• [Exercício proposto 1]
Segundo o texto fornecido, em quais palavras se baseia o poema de Décio Pignatari? Liste todas.

• [Texto fornecido]

━━━━

Nessa nova fase, desenvolve alguns trabalhos com poetas concretistas, nos quais procura encontrar isomorfismos estruturais entre texto verbal e linguagem musical. É o caso de Um Movimento Vivo, 1962, sobre poema homônimo de Décio Pignatari. O texto, baseado nas palavras "movimento", "momento" e "vivo", é bastante representativo da incessante busca pelo novo que então anima os artistas contemporâneos. Para realçar a relação entre texto e música, Corrêa de Oliveira escreve uma partitura que, assim como o poema, deve ser lida verticalmente. Propõe ainda estruturas que se autorregulam, de modo que coro e regente operem com base nos feedbacks. A busca obsessiva pelas estruturas, aliás, é uma das principais características dessa fase. Nesse sentido, tem grande influência do cineasta francês Jean-Luc Godard, cujo trabalho de montagem cinematográfica assemelha-se ao da estruturação da linguagem musical. Em seus filmes, importa menos a semântica das imagens (seu significado no interior de uma narrativa ou de uma mensagem) do que sua sintaxe (o modo como são organizadas, estruturadas). A música, para Corrêa de Oliveira – assim como o cinema para Godard –, é antes de tudo uma estrutura linguística.

━━━━

• [Linhas fornecidas]
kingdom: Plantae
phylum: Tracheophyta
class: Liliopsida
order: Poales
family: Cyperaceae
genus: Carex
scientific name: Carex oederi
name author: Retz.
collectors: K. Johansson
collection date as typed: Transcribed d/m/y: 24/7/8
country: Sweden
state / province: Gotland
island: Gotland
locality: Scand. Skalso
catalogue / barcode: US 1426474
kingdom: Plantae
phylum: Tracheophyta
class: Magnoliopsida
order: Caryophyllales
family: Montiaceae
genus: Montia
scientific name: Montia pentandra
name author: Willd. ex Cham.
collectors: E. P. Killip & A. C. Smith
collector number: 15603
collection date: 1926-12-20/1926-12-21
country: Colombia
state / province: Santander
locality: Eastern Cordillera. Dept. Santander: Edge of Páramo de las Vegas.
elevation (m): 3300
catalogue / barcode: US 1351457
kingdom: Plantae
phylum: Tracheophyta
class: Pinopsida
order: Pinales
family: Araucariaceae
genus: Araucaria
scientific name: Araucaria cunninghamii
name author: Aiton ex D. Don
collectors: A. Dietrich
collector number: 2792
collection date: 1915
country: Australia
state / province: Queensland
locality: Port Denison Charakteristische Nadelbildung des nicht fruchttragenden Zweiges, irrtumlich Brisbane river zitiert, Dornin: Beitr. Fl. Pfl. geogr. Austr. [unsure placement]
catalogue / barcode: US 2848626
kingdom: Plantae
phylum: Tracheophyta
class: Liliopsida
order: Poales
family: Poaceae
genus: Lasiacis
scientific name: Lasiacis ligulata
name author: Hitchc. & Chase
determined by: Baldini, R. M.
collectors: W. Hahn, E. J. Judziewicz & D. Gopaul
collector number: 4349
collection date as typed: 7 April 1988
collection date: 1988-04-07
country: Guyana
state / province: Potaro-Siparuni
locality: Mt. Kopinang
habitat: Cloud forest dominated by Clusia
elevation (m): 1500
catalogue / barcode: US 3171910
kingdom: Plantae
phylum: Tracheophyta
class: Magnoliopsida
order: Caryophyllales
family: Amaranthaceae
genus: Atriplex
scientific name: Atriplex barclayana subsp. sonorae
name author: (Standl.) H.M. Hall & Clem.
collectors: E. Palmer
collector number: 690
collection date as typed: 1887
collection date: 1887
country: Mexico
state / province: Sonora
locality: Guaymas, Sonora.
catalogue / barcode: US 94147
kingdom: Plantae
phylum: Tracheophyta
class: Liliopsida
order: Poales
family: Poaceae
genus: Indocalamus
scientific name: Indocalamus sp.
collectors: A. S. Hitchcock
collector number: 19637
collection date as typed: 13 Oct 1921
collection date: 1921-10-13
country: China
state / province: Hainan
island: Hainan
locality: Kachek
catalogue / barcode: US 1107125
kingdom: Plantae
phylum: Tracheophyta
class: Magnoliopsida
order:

━━━━

• [Exercício proposto 2]
Converta em lista numerada as linhas fornecidas, da que contém "catalogue / barcode: US 1351457" até a que contém "name author: Hitchc. & Chase", inclusive, sem as linhas em branco.

• [Resposta correta 1]
movimento
momento
vivo

• [Resposta correta 2]
1. catalogue / barcode: US 1351457
2. kingdom: Plantae
3. phylum: Tracheophyta
4. class: Pinopsida
5. order: Pinales
6. family: Araucariaceae
7. genus: Araucaria
8. scientific name: Araucaria cunninghamii
9. name author: Aiton ex D. Don
10. collectors: A. Dietrich
11. collector number: 2792
12. collection date: 1915
13. country: Australia
14. state / province: Queensland
15. locality: Port Denison Charakteristische Nadelbildung des nicht fruchttragenden Zweiges, irrtumlich Brisbane river zitiert, Dornin: Beitr. Fl. Pfl. geogr. Austr. [unsure placement]
16. catalogue / barcode: US 2848626
17. kingdom: Plantae
18. phylum: Tracheophyta
19. class: Liliopsida
20. order: Poales
21. family: Poaceae
22. genus: Lasiacis
23. scientific name: Lasiacis ligulata
24. name author: Hitchc. & Chase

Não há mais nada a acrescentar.